EXERCISE DIRECTIONS:
From the line with "ring pip: (99, 174)" to the line with "thumb ip: (55, 278)", retype every line exactly, including those two, and leave out the rest of the data below.

Saved entries
*** Block opens ***
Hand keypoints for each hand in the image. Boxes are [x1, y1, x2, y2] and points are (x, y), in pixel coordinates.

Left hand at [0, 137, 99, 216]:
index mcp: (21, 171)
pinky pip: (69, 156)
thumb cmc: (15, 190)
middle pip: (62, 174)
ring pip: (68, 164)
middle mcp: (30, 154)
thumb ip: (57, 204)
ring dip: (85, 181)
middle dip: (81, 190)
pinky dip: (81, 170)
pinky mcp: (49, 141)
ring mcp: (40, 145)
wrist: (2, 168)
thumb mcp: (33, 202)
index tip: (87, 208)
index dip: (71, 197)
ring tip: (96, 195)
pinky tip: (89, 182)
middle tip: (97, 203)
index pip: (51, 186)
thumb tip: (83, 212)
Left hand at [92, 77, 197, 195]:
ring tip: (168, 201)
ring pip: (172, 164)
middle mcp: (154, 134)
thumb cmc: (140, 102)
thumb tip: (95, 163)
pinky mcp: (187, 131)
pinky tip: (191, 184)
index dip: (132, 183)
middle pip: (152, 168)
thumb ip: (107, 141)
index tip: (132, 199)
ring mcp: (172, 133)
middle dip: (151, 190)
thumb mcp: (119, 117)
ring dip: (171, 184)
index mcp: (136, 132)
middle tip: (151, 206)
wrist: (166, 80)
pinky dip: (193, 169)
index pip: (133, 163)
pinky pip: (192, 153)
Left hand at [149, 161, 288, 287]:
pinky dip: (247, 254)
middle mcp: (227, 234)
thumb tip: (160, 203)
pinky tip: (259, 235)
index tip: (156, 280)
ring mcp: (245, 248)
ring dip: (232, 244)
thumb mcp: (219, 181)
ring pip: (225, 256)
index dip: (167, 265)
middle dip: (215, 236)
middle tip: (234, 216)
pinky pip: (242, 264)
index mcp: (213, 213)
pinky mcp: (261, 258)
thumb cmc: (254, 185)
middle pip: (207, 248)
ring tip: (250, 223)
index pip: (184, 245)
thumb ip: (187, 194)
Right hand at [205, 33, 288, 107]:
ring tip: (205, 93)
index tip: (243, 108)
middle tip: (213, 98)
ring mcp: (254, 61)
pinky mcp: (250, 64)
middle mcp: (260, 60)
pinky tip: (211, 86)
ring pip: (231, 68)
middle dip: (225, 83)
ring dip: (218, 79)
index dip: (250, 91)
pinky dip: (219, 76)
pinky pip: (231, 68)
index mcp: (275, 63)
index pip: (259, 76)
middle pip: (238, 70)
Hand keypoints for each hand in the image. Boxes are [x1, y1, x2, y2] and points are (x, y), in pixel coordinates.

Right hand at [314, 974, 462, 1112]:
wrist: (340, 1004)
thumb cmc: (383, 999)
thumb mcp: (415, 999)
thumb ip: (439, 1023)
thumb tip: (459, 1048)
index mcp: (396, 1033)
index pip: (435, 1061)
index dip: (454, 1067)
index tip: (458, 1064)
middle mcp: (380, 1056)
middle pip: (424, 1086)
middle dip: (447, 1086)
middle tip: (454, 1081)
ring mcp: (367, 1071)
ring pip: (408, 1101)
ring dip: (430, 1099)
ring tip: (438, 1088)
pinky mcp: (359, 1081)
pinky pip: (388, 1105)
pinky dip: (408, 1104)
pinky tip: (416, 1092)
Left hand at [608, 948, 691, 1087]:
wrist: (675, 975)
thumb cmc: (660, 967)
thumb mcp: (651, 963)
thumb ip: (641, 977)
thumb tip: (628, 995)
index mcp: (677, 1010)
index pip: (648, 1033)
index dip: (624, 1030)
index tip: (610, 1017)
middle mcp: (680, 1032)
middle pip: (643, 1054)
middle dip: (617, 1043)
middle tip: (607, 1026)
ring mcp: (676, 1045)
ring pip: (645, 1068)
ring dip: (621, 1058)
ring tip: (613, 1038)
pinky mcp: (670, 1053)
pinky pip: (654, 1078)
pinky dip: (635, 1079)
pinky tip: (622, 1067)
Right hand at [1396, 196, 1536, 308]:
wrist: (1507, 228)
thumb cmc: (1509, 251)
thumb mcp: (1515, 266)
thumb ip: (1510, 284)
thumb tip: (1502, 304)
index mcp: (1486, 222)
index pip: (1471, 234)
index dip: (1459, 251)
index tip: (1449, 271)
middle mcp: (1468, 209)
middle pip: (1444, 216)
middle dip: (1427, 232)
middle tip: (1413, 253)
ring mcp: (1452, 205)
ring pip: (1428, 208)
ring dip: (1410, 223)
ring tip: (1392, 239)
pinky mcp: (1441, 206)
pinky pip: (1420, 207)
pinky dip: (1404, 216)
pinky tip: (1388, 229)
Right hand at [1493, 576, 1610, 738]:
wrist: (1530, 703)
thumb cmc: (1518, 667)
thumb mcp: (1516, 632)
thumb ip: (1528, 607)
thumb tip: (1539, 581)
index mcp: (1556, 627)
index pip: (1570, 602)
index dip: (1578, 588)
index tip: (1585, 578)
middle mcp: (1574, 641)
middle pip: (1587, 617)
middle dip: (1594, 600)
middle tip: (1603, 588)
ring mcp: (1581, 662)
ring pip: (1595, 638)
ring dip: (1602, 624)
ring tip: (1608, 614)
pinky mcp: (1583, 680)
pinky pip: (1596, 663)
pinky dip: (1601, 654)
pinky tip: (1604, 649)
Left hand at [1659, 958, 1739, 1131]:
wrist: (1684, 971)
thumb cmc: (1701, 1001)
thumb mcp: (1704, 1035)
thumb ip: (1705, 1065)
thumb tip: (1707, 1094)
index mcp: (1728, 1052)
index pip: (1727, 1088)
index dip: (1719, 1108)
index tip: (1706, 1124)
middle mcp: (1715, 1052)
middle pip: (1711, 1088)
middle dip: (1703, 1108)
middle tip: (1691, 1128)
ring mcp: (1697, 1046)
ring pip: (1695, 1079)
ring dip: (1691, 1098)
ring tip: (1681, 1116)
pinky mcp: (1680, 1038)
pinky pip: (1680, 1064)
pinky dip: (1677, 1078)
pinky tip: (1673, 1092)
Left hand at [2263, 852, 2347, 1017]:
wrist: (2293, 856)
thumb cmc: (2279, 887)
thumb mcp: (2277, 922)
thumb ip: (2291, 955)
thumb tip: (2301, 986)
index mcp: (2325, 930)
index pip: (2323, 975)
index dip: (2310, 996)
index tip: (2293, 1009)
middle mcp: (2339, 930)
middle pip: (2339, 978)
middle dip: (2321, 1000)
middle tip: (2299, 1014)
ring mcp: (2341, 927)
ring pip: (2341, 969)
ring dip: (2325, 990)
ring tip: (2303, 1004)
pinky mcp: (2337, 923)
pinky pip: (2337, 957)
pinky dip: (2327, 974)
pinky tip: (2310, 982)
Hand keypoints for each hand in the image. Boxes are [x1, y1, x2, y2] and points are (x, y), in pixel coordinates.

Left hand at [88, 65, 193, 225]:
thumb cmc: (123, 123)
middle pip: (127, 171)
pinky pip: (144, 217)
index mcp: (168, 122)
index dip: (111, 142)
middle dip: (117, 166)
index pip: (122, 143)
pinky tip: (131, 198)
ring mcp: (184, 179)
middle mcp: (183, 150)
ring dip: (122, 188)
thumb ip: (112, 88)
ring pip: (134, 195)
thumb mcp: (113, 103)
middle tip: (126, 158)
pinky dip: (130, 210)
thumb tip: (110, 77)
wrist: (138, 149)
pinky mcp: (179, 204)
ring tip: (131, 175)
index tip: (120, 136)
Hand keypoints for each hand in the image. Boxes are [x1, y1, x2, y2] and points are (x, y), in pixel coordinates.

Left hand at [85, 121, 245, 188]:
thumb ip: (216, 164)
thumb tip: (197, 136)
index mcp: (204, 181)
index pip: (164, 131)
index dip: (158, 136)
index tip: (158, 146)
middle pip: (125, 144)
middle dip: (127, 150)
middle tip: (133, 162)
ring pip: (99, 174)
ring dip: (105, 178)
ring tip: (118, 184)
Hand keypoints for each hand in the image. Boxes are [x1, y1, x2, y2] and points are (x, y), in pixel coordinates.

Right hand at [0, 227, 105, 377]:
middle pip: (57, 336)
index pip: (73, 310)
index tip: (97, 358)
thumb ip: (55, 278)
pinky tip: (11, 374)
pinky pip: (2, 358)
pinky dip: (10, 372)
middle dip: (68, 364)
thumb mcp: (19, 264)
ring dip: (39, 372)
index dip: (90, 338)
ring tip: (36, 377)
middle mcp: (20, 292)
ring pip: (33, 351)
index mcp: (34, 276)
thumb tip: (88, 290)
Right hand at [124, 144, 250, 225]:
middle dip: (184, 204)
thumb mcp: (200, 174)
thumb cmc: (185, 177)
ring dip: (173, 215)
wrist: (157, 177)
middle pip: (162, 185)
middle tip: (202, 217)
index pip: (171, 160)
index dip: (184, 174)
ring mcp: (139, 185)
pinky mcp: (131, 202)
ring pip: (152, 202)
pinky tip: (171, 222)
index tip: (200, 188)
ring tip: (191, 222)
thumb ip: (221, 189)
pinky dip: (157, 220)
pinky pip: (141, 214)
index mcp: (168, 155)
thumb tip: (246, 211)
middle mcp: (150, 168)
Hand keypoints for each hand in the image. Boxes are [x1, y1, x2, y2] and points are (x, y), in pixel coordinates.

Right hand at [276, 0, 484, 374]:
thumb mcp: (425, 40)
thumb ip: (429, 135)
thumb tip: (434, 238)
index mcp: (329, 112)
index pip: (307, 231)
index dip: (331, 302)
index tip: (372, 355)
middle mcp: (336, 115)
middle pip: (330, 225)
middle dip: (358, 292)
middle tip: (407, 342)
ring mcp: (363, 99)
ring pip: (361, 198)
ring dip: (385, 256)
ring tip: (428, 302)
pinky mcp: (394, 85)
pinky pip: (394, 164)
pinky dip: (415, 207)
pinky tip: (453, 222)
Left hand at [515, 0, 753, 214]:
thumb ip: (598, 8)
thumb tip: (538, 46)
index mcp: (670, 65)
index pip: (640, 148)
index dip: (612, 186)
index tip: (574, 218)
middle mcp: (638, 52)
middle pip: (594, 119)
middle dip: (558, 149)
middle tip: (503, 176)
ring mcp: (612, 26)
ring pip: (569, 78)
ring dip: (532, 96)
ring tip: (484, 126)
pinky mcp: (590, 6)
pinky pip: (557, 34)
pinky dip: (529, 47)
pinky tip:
*** Block closes ***
TASK SOLUTION:
ring pip: (99, 174)
ring dip: (105, 178)
ring tip: (118, 184)
Hand keypoints for each hand in the image. Boxes are [x1, y1, x2, y2] and points are (x, y), in pixel coordinates.

Right hand at [0, 227, 105, 377]:
middle pip: (57, 336)
index pip: (73, 310)
index tip: (97, 358)
thumb ip: (55, 278)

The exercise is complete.